6 LinkedIn Optimization Tips for Sales Reps
So you're not a LinkedIn “all-star.” You know that you should probably optimize your page with a great photo, fill in as much profile information as you can, and maybe even join a few relevant LinkedIn Groups, because people say it’s important. Ultimately though, beyond all the hype about LinkedIn as a great networking tool and the talk about creating a “personal brand,” the thought of LinkedIn optimization seems even less rewarding than watching paint dry. Contrary to popular belief, LinkedIn isn’t necessarily just a tool for those looking for a new job. It can actually be a very important part of your success, especially if you’re concentrated on moving into new sales territory, mining new contacts, and attracting buyers. According to Business Insider, 73% of salespeople using social media outperformed their more traditional counterparts. And the most effective platform? LinkedIn. Say you meet a buyer at a trade show. They haven’t committed to making a purchase yet, but you plan on following up with them after the show. These days, one of the first things people do after making a new business connection like this is look up the other person’s profile on LinkedIn. If that buyer wants to know a little bit more about your professional background and your brand, what do you want them to find online? In your day-to-day interactions with customers, you’ve probably realized that you’re able to keep those customers by virtue of the fact that you’ve earned their respect on some level. They trust you and they’ve gotten to know you. It works the same way on LinkedIn, and your profile is your foundation. Your LinkedIn profile should communicate the trust and respect you’ve earned as well as the knowledge and experience you’ve gained throughout your career. Here are some tips on how to craft a LinkedIn presence that will help you win business.
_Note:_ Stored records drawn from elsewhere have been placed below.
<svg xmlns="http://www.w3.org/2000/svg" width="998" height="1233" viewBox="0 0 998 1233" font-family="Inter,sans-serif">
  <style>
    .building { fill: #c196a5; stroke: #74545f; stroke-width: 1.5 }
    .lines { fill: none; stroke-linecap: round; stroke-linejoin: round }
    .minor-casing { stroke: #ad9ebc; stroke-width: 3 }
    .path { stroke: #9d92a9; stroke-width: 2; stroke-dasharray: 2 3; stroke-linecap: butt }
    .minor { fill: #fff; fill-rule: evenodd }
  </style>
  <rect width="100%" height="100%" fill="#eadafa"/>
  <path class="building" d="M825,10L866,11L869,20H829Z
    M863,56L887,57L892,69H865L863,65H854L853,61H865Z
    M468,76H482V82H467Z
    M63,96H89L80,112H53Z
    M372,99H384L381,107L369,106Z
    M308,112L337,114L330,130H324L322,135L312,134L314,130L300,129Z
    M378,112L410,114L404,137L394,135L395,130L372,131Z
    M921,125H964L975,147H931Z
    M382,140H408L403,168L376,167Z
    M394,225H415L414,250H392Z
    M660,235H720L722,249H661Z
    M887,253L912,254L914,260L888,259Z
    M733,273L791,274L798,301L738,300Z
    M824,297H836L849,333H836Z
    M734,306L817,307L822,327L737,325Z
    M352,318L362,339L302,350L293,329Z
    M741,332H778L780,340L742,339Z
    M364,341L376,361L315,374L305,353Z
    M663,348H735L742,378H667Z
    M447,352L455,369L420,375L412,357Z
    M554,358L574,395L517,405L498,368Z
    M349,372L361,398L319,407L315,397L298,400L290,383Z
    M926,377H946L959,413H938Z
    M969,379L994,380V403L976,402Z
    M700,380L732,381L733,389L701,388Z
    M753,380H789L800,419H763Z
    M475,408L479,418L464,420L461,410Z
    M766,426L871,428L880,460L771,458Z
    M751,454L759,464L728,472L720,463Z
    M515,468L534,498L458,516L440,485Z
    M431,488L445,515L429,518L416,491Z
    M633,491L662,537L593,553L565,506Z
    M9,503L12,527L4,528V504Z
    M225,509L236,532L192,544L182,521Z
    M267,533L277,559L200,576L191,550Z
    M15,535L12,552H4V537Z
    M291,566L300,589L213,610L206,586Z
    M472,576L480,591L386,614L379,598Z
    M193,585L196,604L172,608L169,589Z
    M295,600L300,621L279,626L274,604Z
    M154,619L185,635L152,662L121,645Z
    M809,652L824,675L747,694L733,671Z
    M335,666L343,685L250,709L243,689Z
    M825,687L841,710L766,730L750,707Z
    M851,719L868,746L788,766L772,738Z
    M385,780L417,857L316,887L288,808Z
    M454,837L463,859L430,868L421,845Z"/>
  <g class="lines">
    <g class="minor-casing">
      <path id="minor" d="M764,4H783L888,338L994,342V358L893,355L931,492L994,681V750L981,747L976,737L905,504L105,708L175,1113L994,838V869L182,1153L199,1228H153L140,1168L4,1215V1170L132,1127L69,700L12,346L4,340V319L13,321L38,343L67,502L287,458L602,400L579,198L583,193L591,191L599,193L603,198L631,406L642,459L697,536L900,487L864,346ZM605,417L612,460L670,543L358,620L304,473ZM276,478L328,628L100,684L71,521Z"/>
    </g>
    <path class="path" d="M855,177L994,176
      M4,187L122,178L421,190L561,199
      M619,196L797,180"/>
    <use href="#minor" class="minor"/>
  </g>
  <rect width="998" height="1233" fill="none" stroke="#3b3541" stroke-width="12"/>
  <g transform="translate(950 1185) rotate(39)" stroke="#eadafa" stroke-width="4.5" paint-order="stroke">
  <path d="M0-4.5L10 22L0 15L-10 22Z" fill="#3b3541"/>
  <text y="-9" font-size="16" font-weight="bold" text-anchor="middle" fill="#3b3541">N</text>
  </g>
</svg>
6 LinkedIn Optimization Tips for Sales Reps
1. Know your target.
Create your LinkedIn profile with your target in mind––customers and prospective buyers. What kinds of information do they want to see? Get specific, and include information about the brand(s) you work for. Can you share any stats about your sales performance, for instance that would indicate that your brand is successful on the shelves?
2. Focus on a great summary.
The profile summary is like your first impression––it should clearly indicate why a buyer should want to talk to you. How do you provide value to your customers? How much experience do you have in your industry? What territories have you worked in? Have you won any awards or accolades? What kind of knowledge can you bring to the table?
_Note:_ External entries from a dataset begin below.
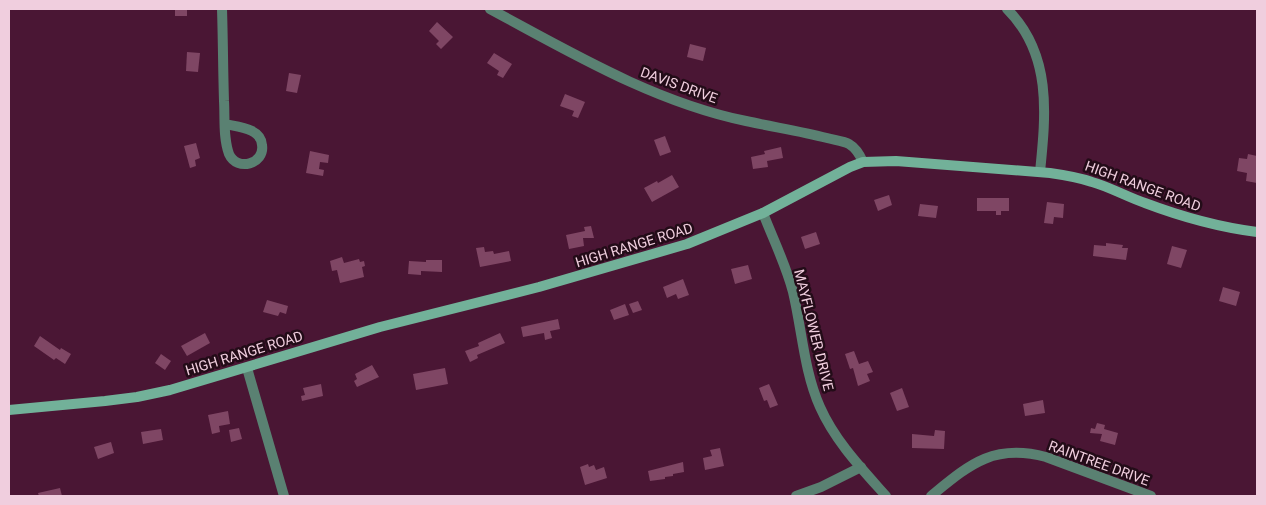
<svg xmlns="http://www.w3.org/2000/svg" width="1266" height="505" viewBox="0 0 1266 505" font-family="Roboto,sans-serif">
  <rect width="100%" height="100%" fill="#4a1634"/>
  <g fill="#7f4664">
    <rect x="175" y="9" width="12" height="7"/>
    <path d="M437,22L453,37L441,49L436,44L439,41L429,31Z"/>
    <path d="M690,44L706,48L703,61L687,57Z"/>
    <path d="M187,52L200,53L198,72L186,71Z"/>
    <path d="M494,53L512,64L503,78L497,75L499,71L487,63Z"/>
    <path d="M289,73L301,75L297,93L286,91Z"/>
    <path d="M565,94L585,102L578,118L572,116L574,111L560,106Z"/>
    <path d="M665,136L671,152L660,156L654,140Z"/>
    <path d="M196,143L200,158L195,160L196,166L190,168L184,146Z"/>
    <path d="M781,147L783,158L767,161L768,167L753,169L751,157L765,154L764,151Z"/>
    <path d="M310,151L329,155L328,163L320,162L319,169L324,170L323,176L306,173Z"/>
    <path d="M1248,154L1257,156V183L1246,181L1247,173L1237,171L1239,158L1247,159Z"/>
    <path d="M672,175L679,187L652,202L644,188L657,181L658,183Z"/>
    <path d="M889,195L892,205L878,211L874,200Z"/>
    <path d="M977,198H1009V211H1001V215H996V211H977Z"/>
    <path d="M1047,202L1064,204L1063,218L1054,217L1053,224L1044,223Z"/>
    <path d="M920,204L938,206L936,218L918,216Z"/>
    <path d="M591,226L594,238H583L584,246L569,249L566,235L585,231L584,227Z"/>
    <path d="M816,232L820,244L805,249L801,237Z"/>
    <path d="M1106,243L1123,245L1122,248H1128L1126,260L1093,256L1094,245L1106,246Z"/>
    <path d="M1172,246L1187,250L1181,268L1167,264Z"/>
    <path d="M484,247L485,252L493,251L494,254L509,251L511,261L480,267L476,248Z"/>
    <path d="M342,257L344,263L359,259L360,262L364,261L365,266L362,267L364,277L340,283L337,270L332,271L330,261Z"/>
    <path d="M426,260H442V272L421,271V275L408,274L409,261L426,262Z"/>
    <path d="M748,265L752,279L735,284L731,269Z"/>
    <path d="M683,279L689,295L678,299L676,294L667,298L663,287Z"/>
    <path d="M1223,287L1240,292L1236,306L1219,301Z"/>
    <path d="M267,300L288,306L286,314L280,312L278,316L263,312Z"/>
    <path d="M638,301L642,310L633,313L629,304Z"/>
    <path d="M625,304L629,315L614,320L610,310Z"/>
    <path d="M558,319L560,329L550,331L552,338L545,340L544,333L523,337L521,327Z"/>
    <path d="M205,333L210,343L187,356L181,346Z"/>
    <path d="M500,333L505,343L477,355L478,358L470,362L465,351L479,346L478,343Z"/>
    <path d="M40,336L60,350L61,348L71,354L65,364L56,358L54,360L34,346Z"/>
    <path d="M854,351L859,364L868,361L873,372L867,374L870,381L858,386L853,368L850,369L845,354Z"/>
    <path d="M161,354L171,361L165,370L155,363Z"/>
    <path d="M372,365L379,377L357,387L354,381L357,379L355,374Z"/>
    <path d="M445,368L448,384L416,390L413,374Z"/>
    <path d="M321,384L323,396L302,401L301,396L305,395L303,388Z"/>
    <path d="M769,384L778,405L770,408L767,400L764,401L759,388Z"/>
    <path d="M902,388L909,407L897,411L890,393Z"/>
    <path d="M1043,400L1045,413L1025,416L1023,404Z"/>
    <path d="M228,411L230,424L219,426L220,432L212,434L208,415Z"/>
    <path d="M1097,423L1105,425L1104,429L1118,433L1115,445L1100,441L1102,434L1090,433L1091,428L1095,429Z"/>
    <path d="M239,428L242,439L231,442L229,430Z"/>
    <path d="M161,429L163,440L143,444L141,432Z"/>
    <path d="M935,430L945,431L944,449L912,448V434L934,436Z"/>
    <path d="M111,442L114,453L98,459L94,447Z"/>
    <path d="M720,448L724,466L705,470L703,458L712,456L710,450Z"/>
    <path d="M683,462L684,472L673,474V476L665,477V479L650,481L648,471Z"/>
    <path d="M588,464L589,467L594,465L596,470L604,467L607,478L585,485L580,467Z"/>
    <path d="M60,488L62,496H39L38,493Z"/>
  </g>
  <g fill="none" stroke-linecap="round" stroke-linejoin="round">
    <g stroke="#5a8172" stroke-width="10">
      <path d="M222,9C223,39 223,70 224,101C225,117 223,138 229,154C237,172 265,164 262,145C261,128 238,127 225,124"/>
      <path d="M490,9C572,53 654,102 746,121C773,127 800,131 827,138C834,140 844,141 849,144C856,148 860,155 863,162"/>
      <path d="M1007,9C1052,54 1046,113 1040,172"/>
      <path d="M763,213C773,239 786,265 793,292C802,330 804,371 820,407C835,441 862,469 886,496"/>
      <path d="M247,368L284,496"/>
      <path d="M796,496L821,487L861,467"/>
      <path d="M931,496C969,465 993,443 1046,457L1151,496"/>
    </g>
    <path stroke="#72b199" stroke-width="10" d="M9,410L105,401L137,397L170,390L380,327L539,287L687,244L763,213L850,167L863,162L896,161L1050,173C1064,175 1078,177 1092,182C1110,187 1127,197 1145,203C1182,217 1218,227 1257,232"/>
  </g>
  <g text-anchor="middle" stroke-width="5" stroke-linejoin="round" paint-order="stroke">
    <g font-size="14" fill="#f0cede" stroke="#230c18">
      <text transform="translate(679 85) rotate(20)" y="5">DAVIS DRIVE</text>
      <text transform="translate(1143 186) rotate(20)" y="5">HIGH RANGE ROAD</text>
      <text transform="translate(634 245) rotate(-17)" y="5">HIGH RANGE ROAD</text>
      <text transform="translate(814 330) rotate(76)" y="5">MAYFLOWER DRIVE</text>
      <text transform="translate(244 353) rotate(-17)" y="5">HIGH RANGE ROAD</text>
      <text transform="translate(1099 463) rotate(20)" y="5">RAINTREE DRIVE</text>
    </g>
  </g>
  <rect width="1266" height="505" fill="none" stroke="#f0cede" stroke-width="20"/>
</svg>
3. Go for impact, not length.
Coming off that last point, some people think that the best way to create a strong LinkedIn profile is to pad it with a ton of information and writing a mile-long summary, but doing that will just turn people away. Let’s face it, our 21st Century attention spans are short. Be detailed, but don’t write an essay. Tighten your copy and go for impact.
4. Be an active presence.
Join relevant LinkedIn groups to stay abreast of what retailers care about and the issues facing your industry. You can post content, join discussions, or simply use it as a platform to learn. This doesn’t mean that you have to join fifteen different groups. Just concentrate on a couple of groups that prospective buyers may be participating in, and either build a presence there, or up your “social listening” skills to gauge what kinds of trends are hitting your market.
5. Collect endorsements and recommendations.
This is one of the best ways to build credibility on LinkedIn, whether they’re testimonials from your supervisors or maybe even your closest customers, or simple “endorsements” for certain skills. One of the best ways to get endorsements is to endorse your colleagues for skills you believe they excel in. The reciprocity principle will often lead them to your profile to return the favor.
6. Include contact information (and a call to action).
It’s amazing how many people don’t actually include their contact information on LinkedIn. If your goal is to make new connections, why wouldn’t you give people a way to get in touch with you? Also, don’t forget to include a call to action. If you want new contacts to get in touch with you, encourage them to do so. In sum, a great LinkedIn profile can be a solid foundation from which to expand your sphere of influence. How many hours a year do you spend at conferences and trade shows to expose as many people as possible to your product? LinkedIn is a great way to build off of those in-person interactions, and continue the conversation online.